__Work instruction__.
The entries below contain a line with "Page size: 1241x1754." and a line with "Identify the document". Quote exactly those two lines and all lines between them.

__Material for this exercise__.
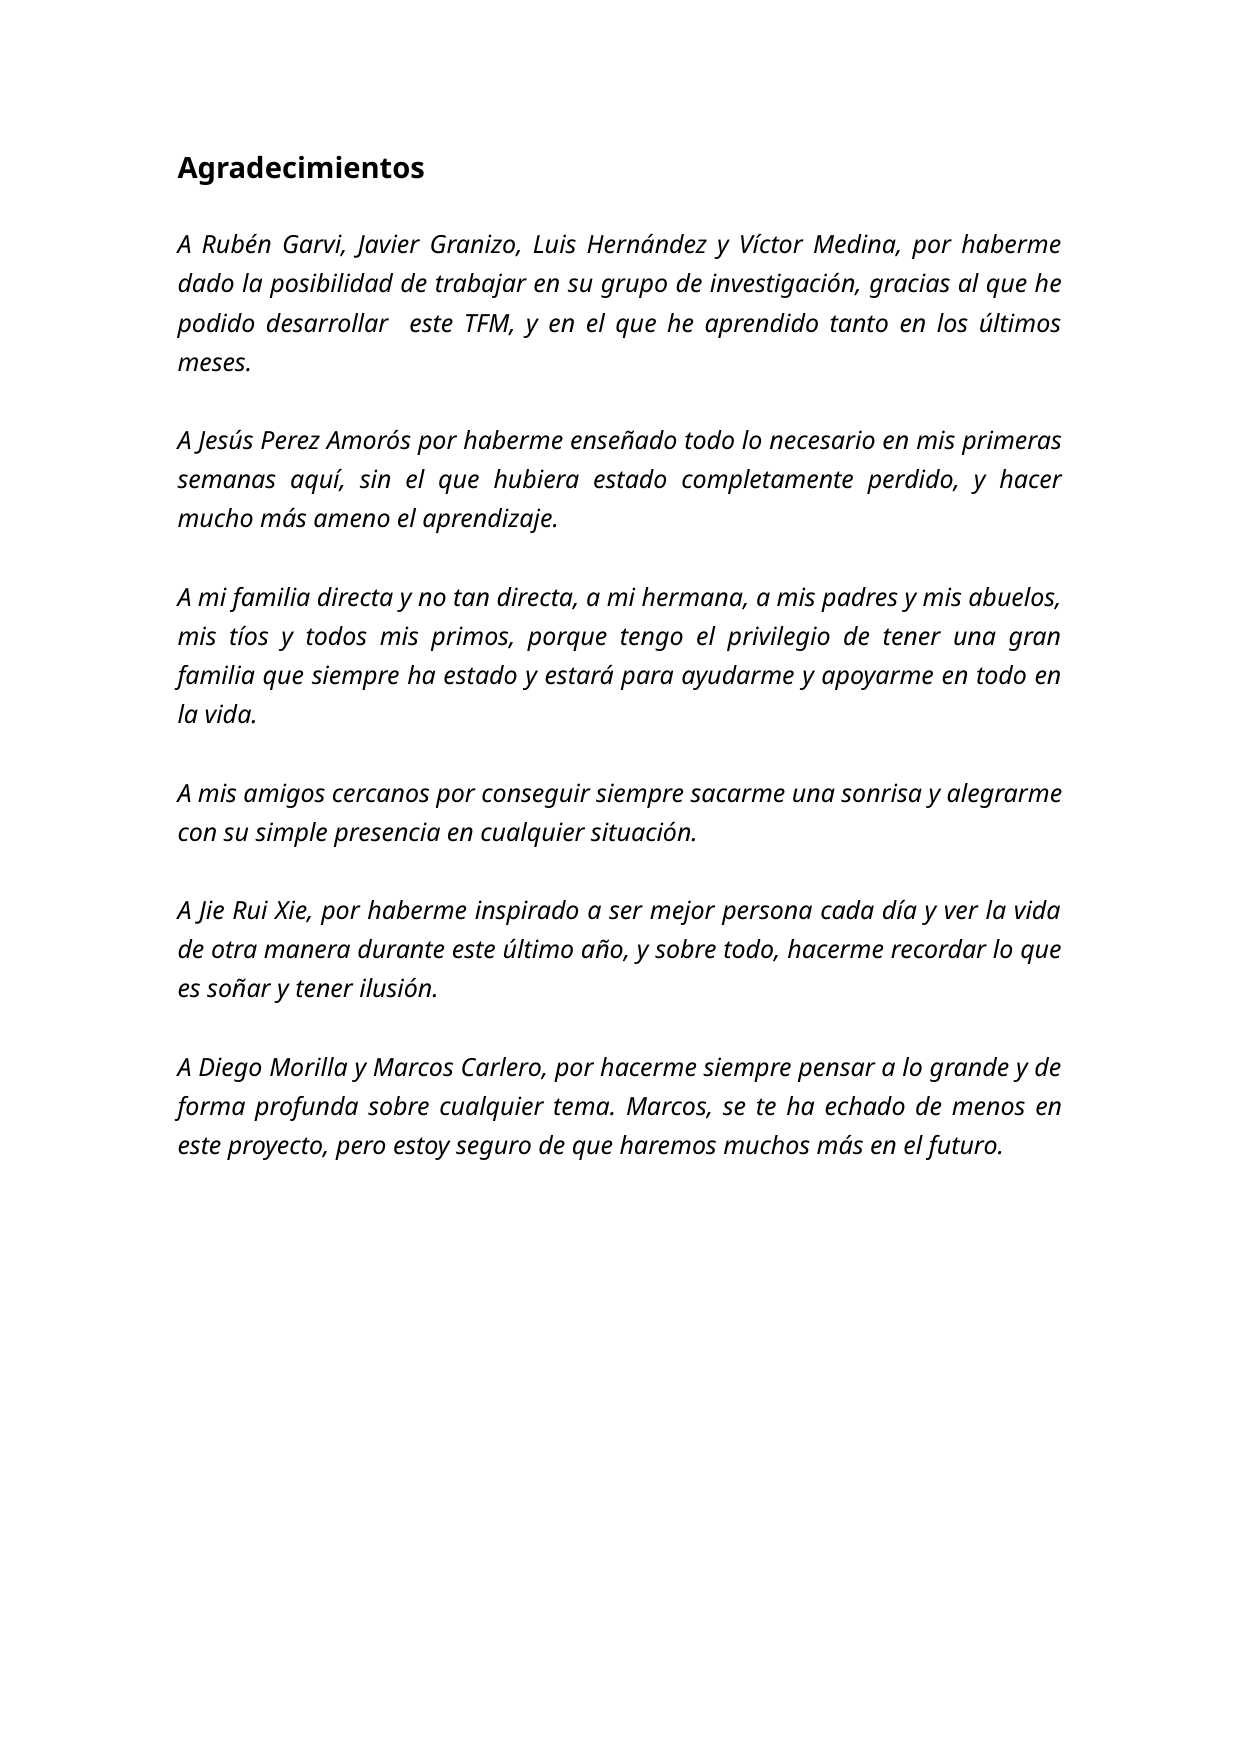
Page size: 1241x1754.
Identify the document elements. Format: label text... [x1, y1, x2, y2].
* * *
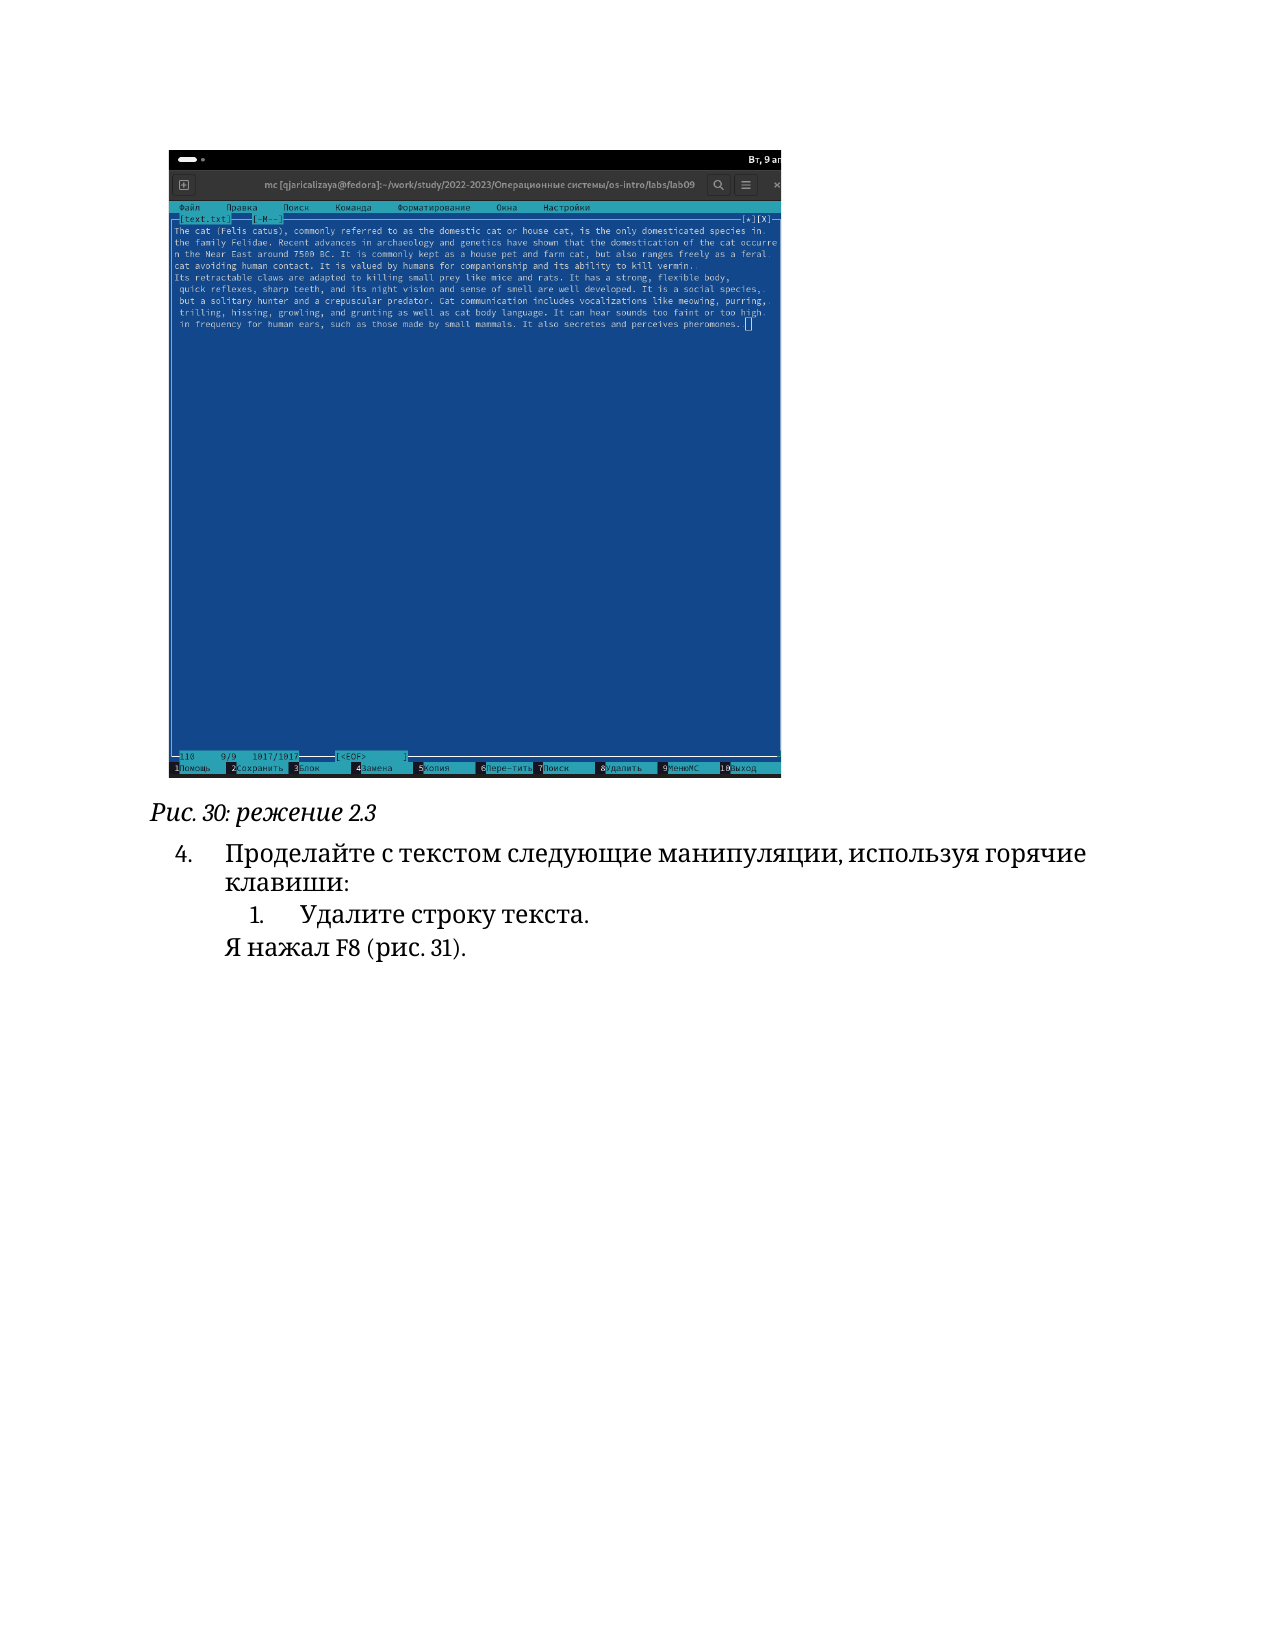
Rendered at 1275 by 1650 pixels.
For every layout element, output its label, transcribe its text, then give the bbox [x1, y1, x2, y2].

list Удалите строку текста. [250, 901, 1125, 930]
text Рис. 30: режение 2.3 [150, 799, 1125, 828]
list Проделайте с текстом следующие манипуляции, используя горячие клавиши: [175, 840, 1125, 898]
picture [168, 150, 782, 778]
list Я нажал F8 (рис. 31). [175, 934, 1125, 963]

__Answer below__.
Page size: 1241x1754.
Identify the document elements. Format: label text... [x1, y1, x2, y2].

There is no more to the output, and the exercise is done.